═════ AVAILABLE DATA ═════

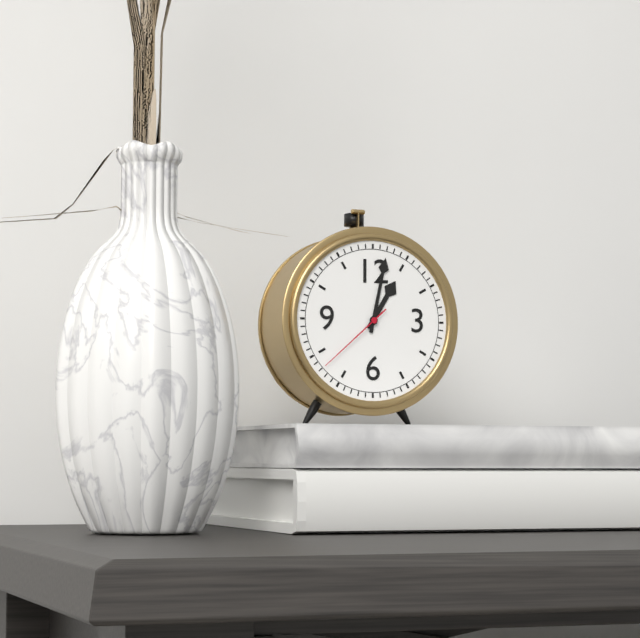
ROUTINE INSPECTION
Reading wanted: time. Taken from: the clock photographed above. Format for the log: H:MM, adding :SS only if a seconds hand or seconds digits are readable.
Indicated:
1:02:38
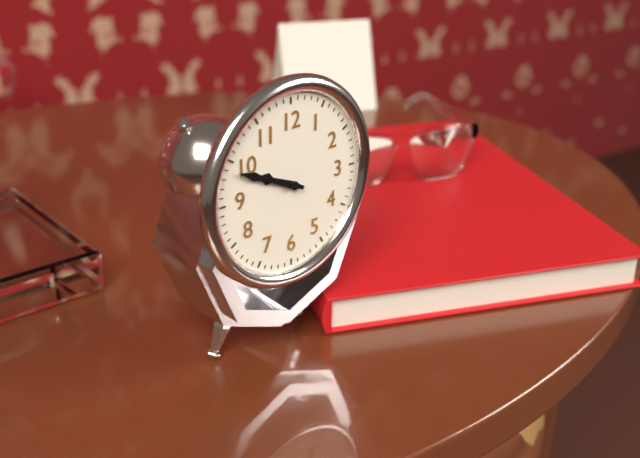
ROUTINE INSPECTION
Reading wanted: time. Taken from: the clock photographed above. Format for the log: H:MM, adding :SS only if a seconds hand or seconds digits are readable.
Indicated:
9:49
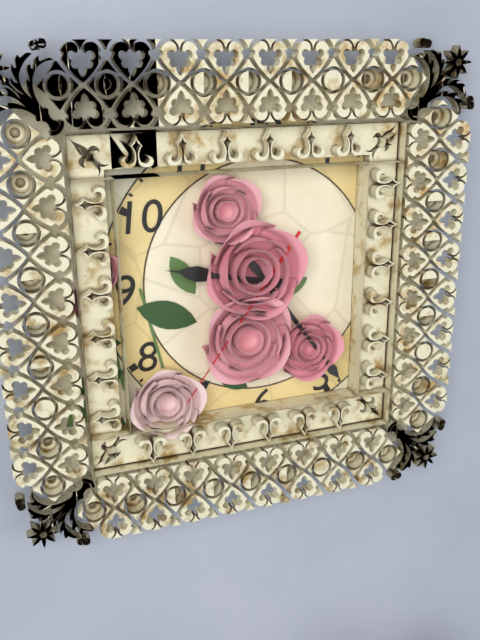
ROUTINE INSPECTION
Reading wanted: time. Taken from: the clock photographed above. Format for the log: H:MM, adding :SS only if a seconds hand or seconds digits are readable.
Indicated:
9:24:36
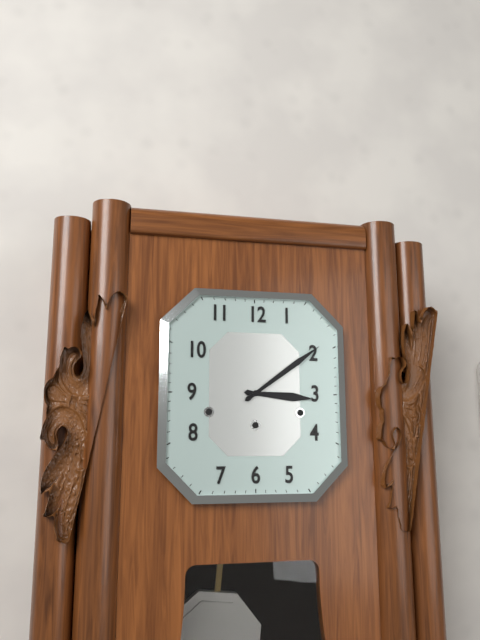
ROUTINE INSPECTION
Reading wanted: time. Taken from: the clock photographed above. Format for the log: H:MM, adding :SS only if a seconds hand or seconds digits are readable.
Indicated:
3:09
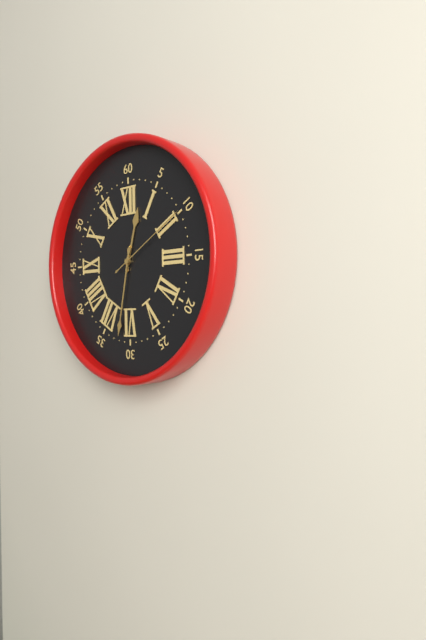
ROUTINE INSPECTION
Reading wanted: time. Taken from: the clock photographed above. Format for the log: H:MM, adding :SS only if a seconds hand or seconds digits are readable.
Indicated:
12:32:10
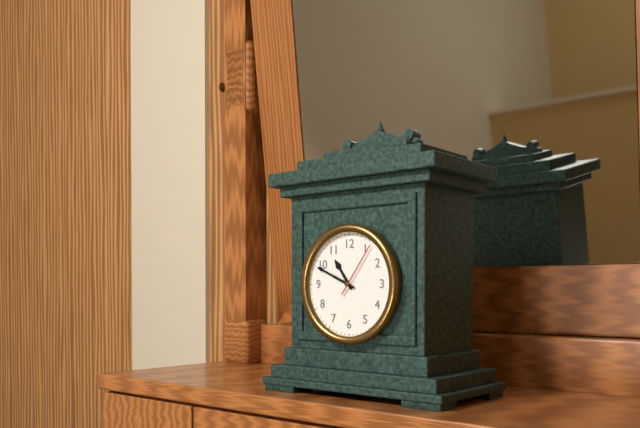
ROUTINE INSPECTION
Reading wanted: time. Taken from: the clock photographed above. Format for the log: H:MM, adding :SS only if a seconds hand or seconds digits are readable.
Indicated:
10:49:06
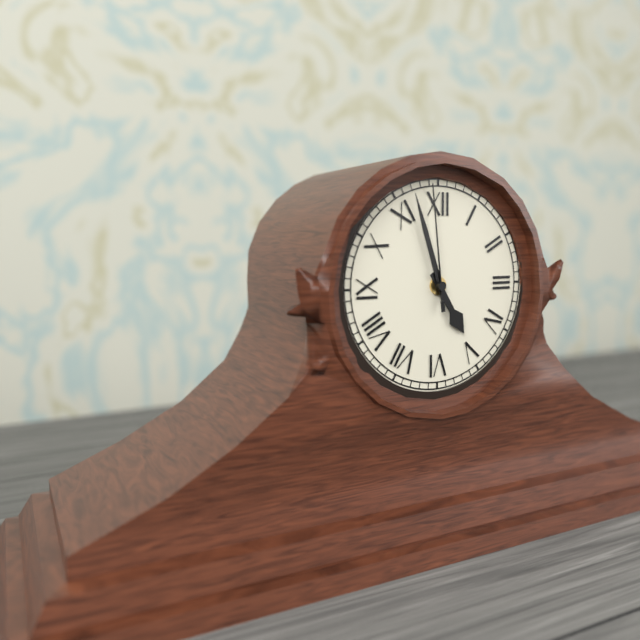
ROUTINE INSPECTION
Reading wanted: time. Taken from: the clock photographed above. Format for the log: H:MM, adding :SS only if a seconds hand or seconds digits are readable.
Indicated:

═════

PROBLEM TO SOLVE:
Format every line of the items above as one numbered list, leaving out blank lines and the pictures.

EXERCISE RESPONSE:
1. ROUTINE INSPECTION
2. Reading wanted: time. Taken from: the clock photographed above. Format for the log: H:MM, adding :SS only if a seconds hand or seconds digits are readable.
3. Indicated:
4. 1:02:38
5. ROUTINE INSPECTION
6. Reading wanted: time. Taken from: the clock photographed above. Format for the log: H:MM, adding :SS only if a seconds hand or seconds digits are readable.
7. Indicated:
8. 9:49
9. ROUTINE INSPECTION
10. Reading wanted: time. Taken from: the clock photographed above. Format for the log: H:MM, adding :SS only if a seconds hand or seconds digits are readable.
11. Indicated:
12. 9:24:36
13. ROUTINE INSPECTION
14. Reading wanted: time. Taken from: the clock photographed above. Format for the log: H:MM, adding :SS only if a seconds hand or seconds digits are readable.
15. Indicated:
16. 3:09
17. ROUTINE INSPECTION
18. Reading wanted: time. Taken from: the clock photographed above. Format for the log: H:MM, adding :SS only if a seconds hand or seconds digits are readable.
19. Indicated:
20. 12:32:10
21. ROUTINE INSPECTION
22. Reading wanted: time. Taken from: the clock photographed above. Format for the log: H:MM, adding :SS only if a seconds hand or seconds digits are readable.
23. Indicated:
24. 10:49:06
25. ROUTINE INSPECTION
26. Reading wanted: time. Taken from: the clock photographed above. Format for the log: H:MM, adding :SS only if a seconds hand or seconds digits are readable.
27. Indicated:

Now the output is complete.